[TRY IT] Give the records again from the start through the line with "archivo lleva minutos y, si intentas jugar", replacing "Windows 10" with "Windows 11" and leaving all else unchanged. Leave the pictures out.

[EXTRACTED INFORMATION]
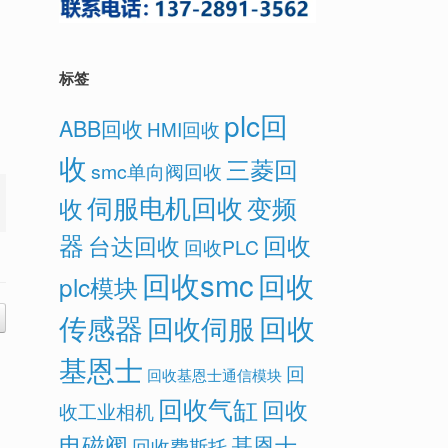
标签
plc回
ABB回收
HMI回收
。
收
三菱回
smc单向阀回收
伺服电机回收
变频
收
器
回收
台达回收
回收PLC
回收smc
回收
plc模块
传感器
回收
回收伺服
基恩士
回
回收基恩士通信模块
回收气缸
回收
收工业相机
电磁阀
基恩士
回收费斯托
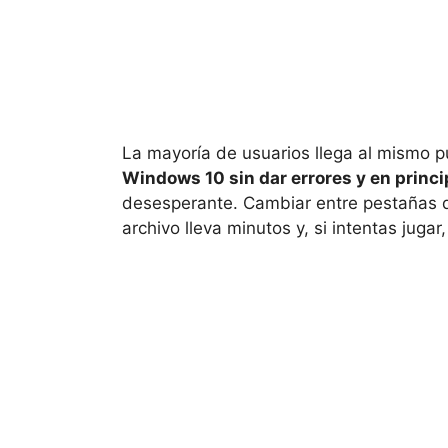
La mayoría de usuarios llega al mismo 
Windows 10 sin dar errores y en princi
desesperante. Cambiar entre pestañas d
archivo lleva minutos y, si intentas jugar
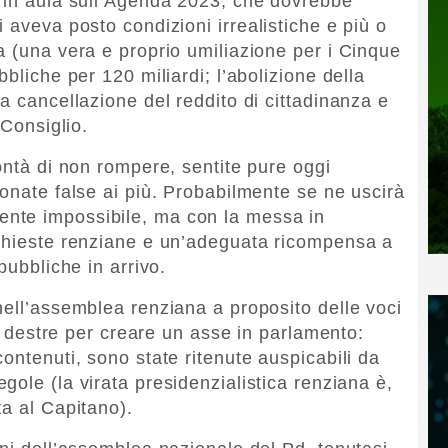
o in aula sull’Agenda 2023, che dovrebbe
 aveva posto condizioni irrealistiche e più o
a (una vera e proprio umiliazione per i Cinque
bliche per 120 miliardi; l’abolizione della
a cancellazione del reddito di cittadinanza e
 Consiglio.
ontà di non rompere, sentite pure oggi
uonate false ai più. Probabilmente se ne uscirà
nte impossibile, ma con la messa in
ichieste renziane e un’adeguata ricompensa a
pubbliche in arrivo.
nell’assemblea renziana a proposito delle voci
le destre per creare un asse in parlamento:
ontenuti, sono state ritenute auspicabili da
egole (la virata presidenzialistica renziana è,
ta al Capitano).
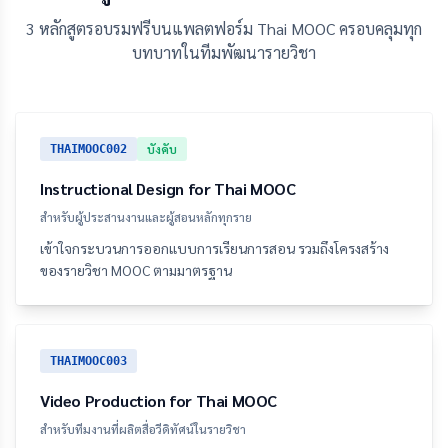
3 หลักสูตรอบรมฟรีบนแพลตฟอร์ม Thai MOOC ครอบคลุมทุก
บทบาทในทีมพัฒนารายวิชา
บังคับ
THAIMOOC002
Instructional Design for Thai MOOC
สำหรับผู้ประสานงานและผู้สอนหลักทุกราย
เข้าใจกระบวนการออกแบบการเรียนการสอน รวมถึงโครงสร้าง
ของรายวิชา MOOC ตามมาตรฐาน
THAIMOOC003
Video Production for Thai MOOC
สำหรับทีมงานที่ผลิตสื่อวีดิทัศน์ในรายวิชา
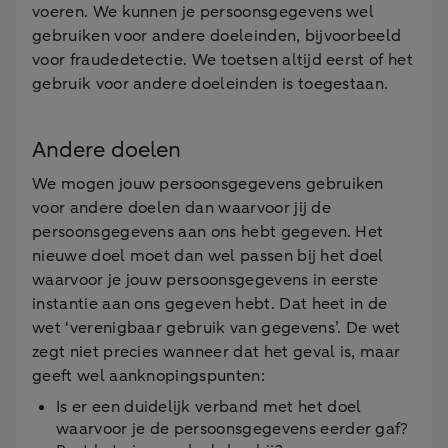
voeren. We kunnen je persoonsgegevens wel
gebruiken voor andere doeleinden, bijvoorbeeld
voor fraudedetectie. We toetsen altijd eerst of het
gebruik voor andere doeleinden is toegestaan.
Andere doelen
We mogen jouw persoonsgegevens gebruiken
voor andere doelen dan waarvoor jij de
persoonsgegevens aan ons hebt gegeven. Het
nieuwe doel moet dan wel passen bij het doel
waarvoor je jouw persoonsgegevens in eerste
instantie aan ons gegeven hebt. Dat heet in de
wet ‘verenigbaar gebruik van gegevens’. De wet
zegt niet precies wanneer dat het geval is, maar
geeft wel aanknopingspunten:
Is er een duidelijk verband met het doel
waarvoor je de persoonsgegevens eerder gaf?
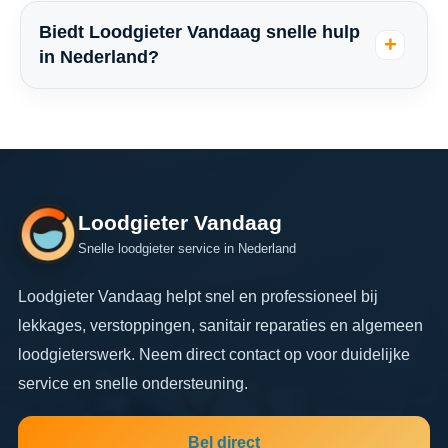
Biedt Loodgieter Vandaag snelle hulp
in Nederland?
Loodgieter Vandaag
Snelle loodgieter service in Nederland
Loodgieter Vandaag helpt snel en professioneel bij
lekkages, verstoppingen, sanitair reparaties en algemeen
loodgieterswerk. Neem direct contact op voor duidelijke
service en snelle ondersteuning.
Bel direct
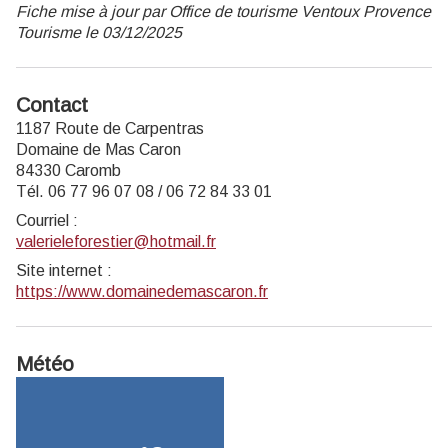
Fiche mise à jour par Office de tourisme Ventoux Provence
Tourisme le 03/12/2025
Contact
1187 Route de Carpentras
Domaine de Mas Caron
84330 Caromb
Tél. 06 77 96 07 08 / 06 72 84 33 01
Courriel
:
valerieleforestier@hotmail.fr
Site internet
:
https://www.domainedemascaron.fr
Météo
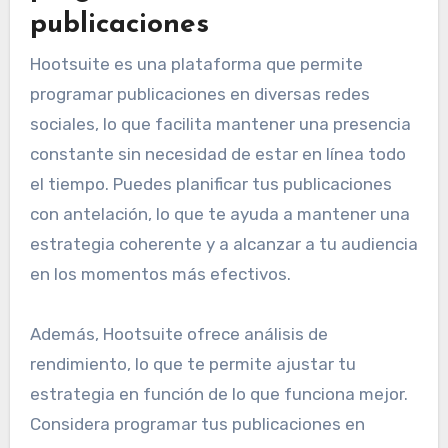
publicaciones
Hootsuite es una plataforma que permite
programar publicaciones en diversas redes
sociales, lo que facilita mantener una presencia
constante sin necesidad de estar en línea todo
el tiempo. Puedes planificar tus publicaciones
con antelación, lo que te ayuda a mantener una
estrategia coherente y a alcanzar a tu audiencia
en los momentos más efectivos.
Además, Hootsuite ofrece análisis de
rendimiento, lo que te permite ajustar tu
estrategia en función de lo que funciona mejor.
Considera programar tus publicaciones en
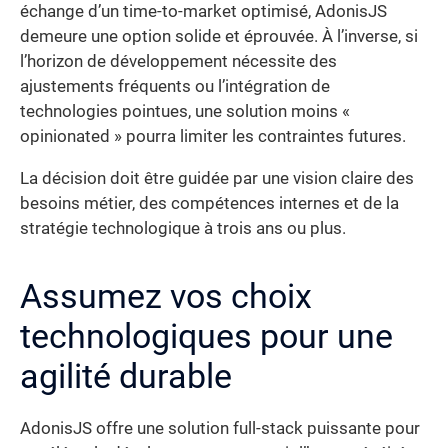
échange d’un time-to-market optimisé, AdonisJS
demeure une option solide et éprouvée. À l’inverse, si
l’horizon de développement nécessite des
ajustements fréquents ou l’intégration de
technologies pointues, une solution moins «
opinionated » pourra limiter les contraintes futures.
La décision doit être guidée par une vision claire des
besoins métier, des compétences internes et de la
stratégie technologique à trois ans ou plus.
Assumez vos choix
technologiques pour une
agilité durable
AdonisJS offre une solution full-stack puissante pour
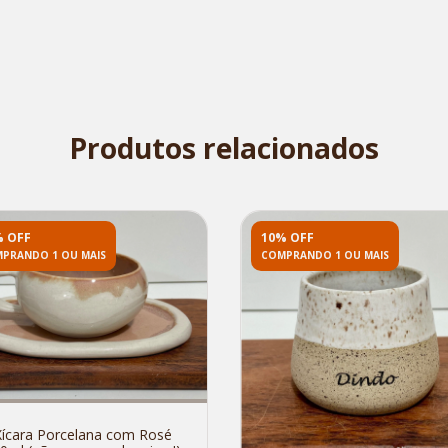
Produtos relacionados
% OFF
10% OFF
PRANDO 1 OU MAIS
COMPRANDO 1 OU MAIS
Xícara Porcelana com Rosé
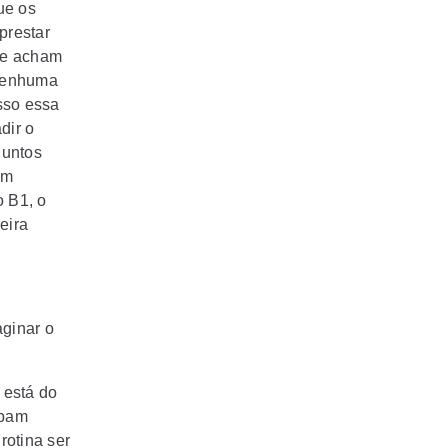
ue os
prestar
ue acham
 nenhuma
isso essa
dir o
juntos
om
o B1, o
eira
aginar o
 está do
abam
rotina ser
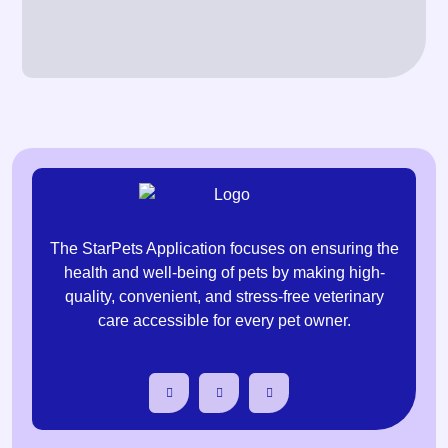
The StarPets Application focuses on ensuring the
health and well-being of pets by making high-
quality, convenient, and stress-free veterinary
care accessible for every pet owner.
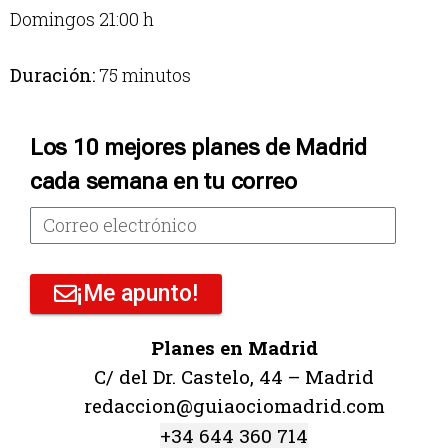
Domingos 21:00 h
Duración:
75 minutos
Los 10 mejores planes de Madrid
cada semana en tu correo
¡Me apunto!
Planes en Madrid
C/ del Dr. Castelo, 44 – Madrid
redaccion@guiaociomadrid.com
+34 644 360 714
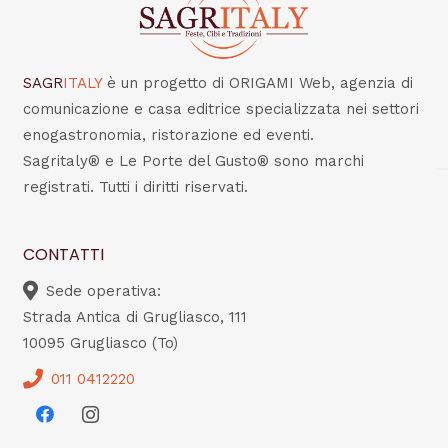
SAGR
ITALY
è un progetto di ORIGAMI Web, agenzia di
comunicazione e casa editrice specializzata nei settori
enogastronomia, ristorazione ed eventi.
Sagritaly® e Le Porte del Gusto® sono marchi
registrati. Tutti i diritti riservati.
CONTATTI
Sede operativa:
Strada Antica di Grugliasco, 111
10095 Grugliasco (To)
011 0412220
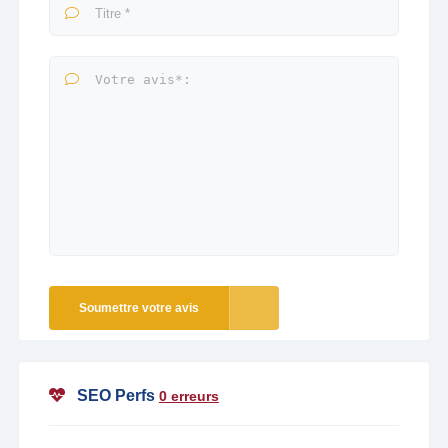
Soumettre votre avis
SEO Perfs
0 erreurs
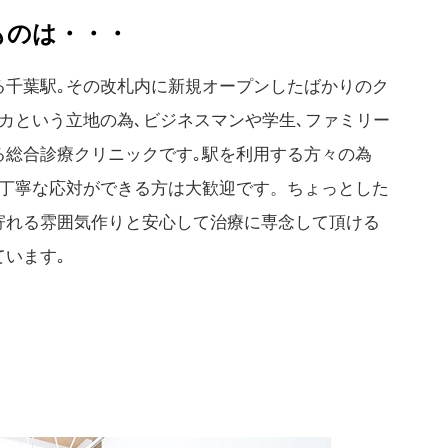
ものは・・・
る千葉駅｡その改札内に新規オープンしたばかりのク
カという立地の為､ビジネスマンや学生､ファミリー
る総合診療クリニックです｡駅を利用する方々の為
で丁寧な応対ができる方は大歓迎です。ちょっとした
寄れる雰囲気作りと安心して治療に専念して頂ける
ています｡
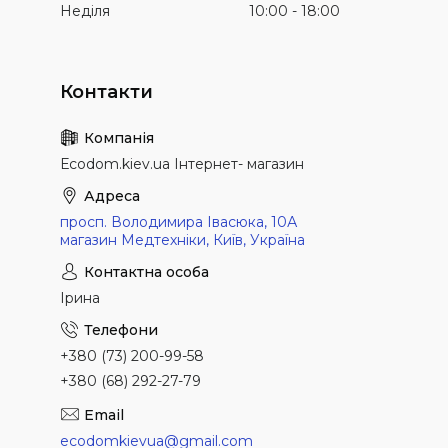
Неділя
10:00
18:00
Еcodom.kiev.ua Інтернет- магазин
просп. Володимира Івасюка, 10А
магазин Медтехніки, Київ, Україна
Ірина
+380 (73) 200-99-58
+380 (68) 292-27-79
ecodomkievua@gmail.com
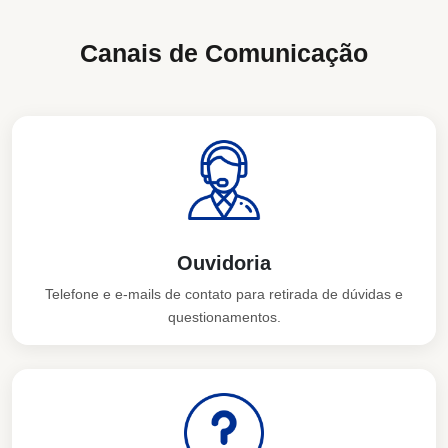
Canais de Comunicação
Ouvidoria
Telefone e e-mails de contato para retirada de dúvidas e
questionamentos.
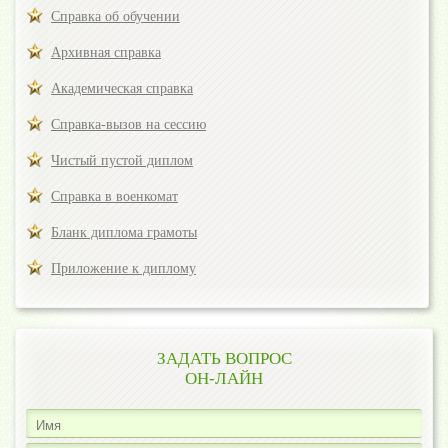
Справка об обучении
Архивная справка
Академическая справка
Справка-вызов на сессию
Чистый пустой диплом
Справка в военкомат
Бланк диплома грамоты
Приложение к диплому
ЗАДАТЬ ВОПРОС
ОН-ЛАЙН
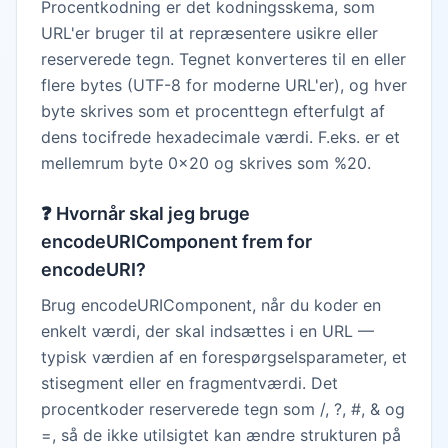
Procentkodning er det kodningsskema, som
URL'er bruger til at repræsentere usikre eller
reserverede tegn. Tegnet konverteres til en eller
flere bytes (UTF-8 for moderne URL'er), og hver
byte skrives som et procenttegn efterfulgt af
dens tocifrede hexadecimale værdi. F.eks. er et
mellemrum byte 0x20 og skrives som %20.
❓
Hvornår skal jeg bruge
encodeURIComponent frem for
encodeURI?
Brug encodeURIComponent, når du koder en
enkelt værdi, der skal indsættes i en URL —
typisk værdien af en forespørgselsparameter, et
stisegment eller en fragmentværdi. Det
procentkoder reserverede tegn som /, ?, #, & og
=, så de ikke utilsigtet kan ændre strukturen på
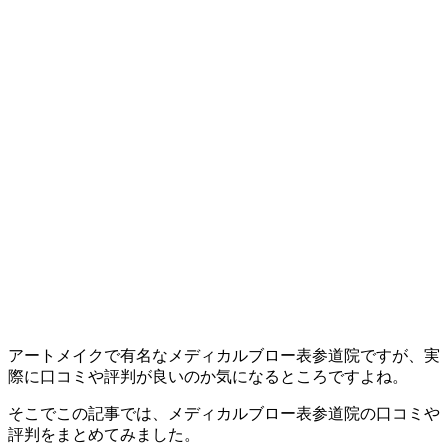
アートメイクで有名なメディカルブロー表参道院ですが、実
際に口コミや評判が良いのか気になるところですよね。
そこでこの記事では、メディカルブロー表参道院の口コミや
評判をまとめてみました。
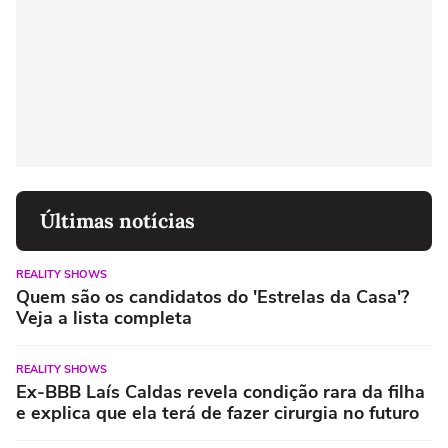
Últimas notícias
REALITY SHOWS
Quem são os candidatos do 'Estrelas da Casa'?
Veja a lista completa
REALITY SHOWS
Ex-BBB Laís Caldas revela condição rara da filha
e explica que ela terá de fazer cirurgia no futuro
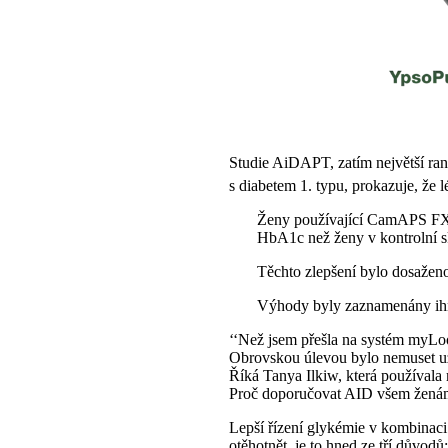
Studie AiDAPT, zatím největší ra
s diabetem 1. typu, prokazuje, ž
Ženy používající CamAPS FX (n
HbA1c než ženy v kontrolní s
Těchto zlepšení bylo dosažen
Výhody byly zaznamenány ihn
‘‘Než jsem přešla na systém myLoo
Obrovskou úlevou bylo nemuset už 
Říká Tanya Ilkiw, která používal
Proč doporučovat AID všem ženám
Lepší řízení glykémie v kombinaci
otěhotnět, je to hned ze tří důvodů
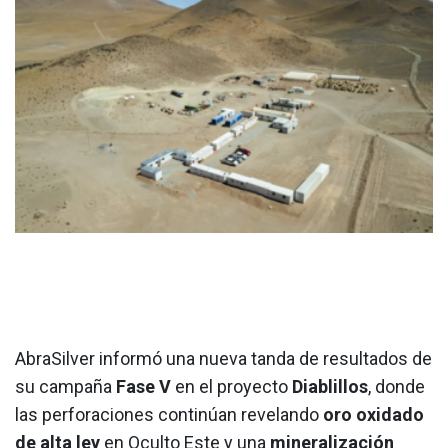
AbraSilver informó una nueva tanda de resultados de
su campaña
Fase V
en el proyecto
Diablillos
, donde
las perforaciones continúan revelando
oro oxidado
de alta ley
en Oculto Este y una
mineralización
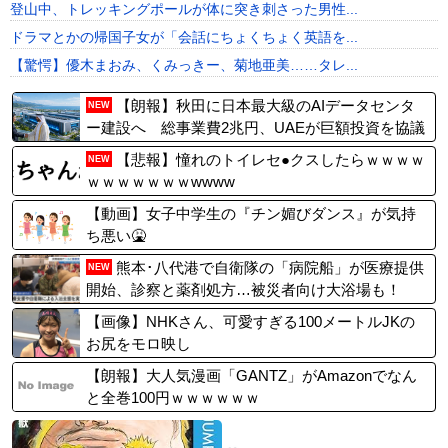
登山中、トレッキングポールが体に突き刺さった男性...
ドラマとかの帰国子女が「会話にちょくちょく英語を...
【驚愕】優木まおみ、くみっきー、菊地亜美……タレ...
【朗報】秋田に日本最大級のAIデータセンタ
NEW
ー建設へ 総事業費2兆円、UAEが巨額投資を協議
【悲報】憧れのトイレセ●クスしたらｗｗｗｗ
NEW
ｗｗｗｗｗｗｗwwww
【動画】女子中学生の『チン媚びダンス』が気持
ち悪い🤮
熊本･八代港で自衛隊の「病院船」が医療提供
NEW
開始、診察と薬剤処方…被災者向け大浴場も！
【画像】NHKさん、可愛すぎる100メートルJKの
お尻をモロ映し
【朗報】大人気漫画「GANTZ」がAmazonでなん
と全巻100円ｗｗｗｗｗｗ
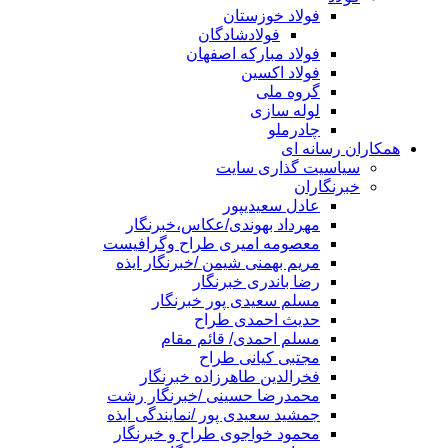
فولاد خوزستان
فولادشادگان
فولاد مبارکه اصفهان
فولاد اکسین
گروه ملی
لوله سازی
چادرملو
همکاران رسانه ای
سیاسیت گذاری سایت
خبرنگاران
عادل سعیدیپور
مهرداد بهوندی/عکاس،خبرنگار
معصومه امیری طراح وگرافیست
مریم بهمنی شیمن /خبرنگار ایذه
رضا باندری خبرنگار
مسلم سعیدی پور خبرنگار
حدیث احمدی طراح
مسلم احمدی/ قائم مقام
مجتبی کیانی طراح
فخرالدین طاهرزاده خبرنگار
محمدرضا حسینی /خبرنگار رشت
جمشید سعیدی پور /نمایندگی ایذه
محمود خواجوی طراح و خبرنگار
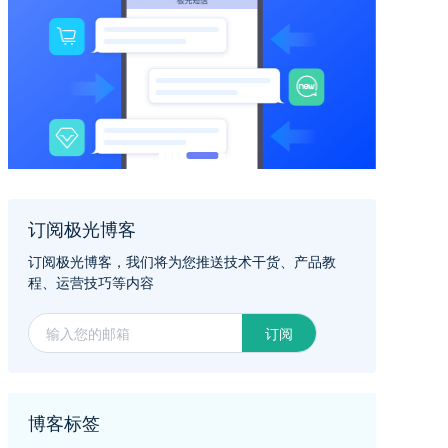
订阅极光博客
订阅极光博客，我们将为您推送技术干货、产品教
程、运营技巧等内容
订阅
博客标签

[ANSWER FOR THE TASK]
标签
plc回
ABB回收
HMI回收
。
收
三菱回
smc单向阀回收
伺服电机回收
变频
收
器
回收
台达回收
回收PLC
回收smc
回收
plc模块
传感器
回收
回收伺服
基恩士
回
回收基恩士通信模块
回收气缸
回收
收工业相机
电磁阀
基恩士
回收费斯托
La mayoría de usuarios llega al mismo 
Windows 11 sin dar errores y en princi
desesperante. Cambiar entre pestañas d
archivo lleva minutos y, si intentas jugar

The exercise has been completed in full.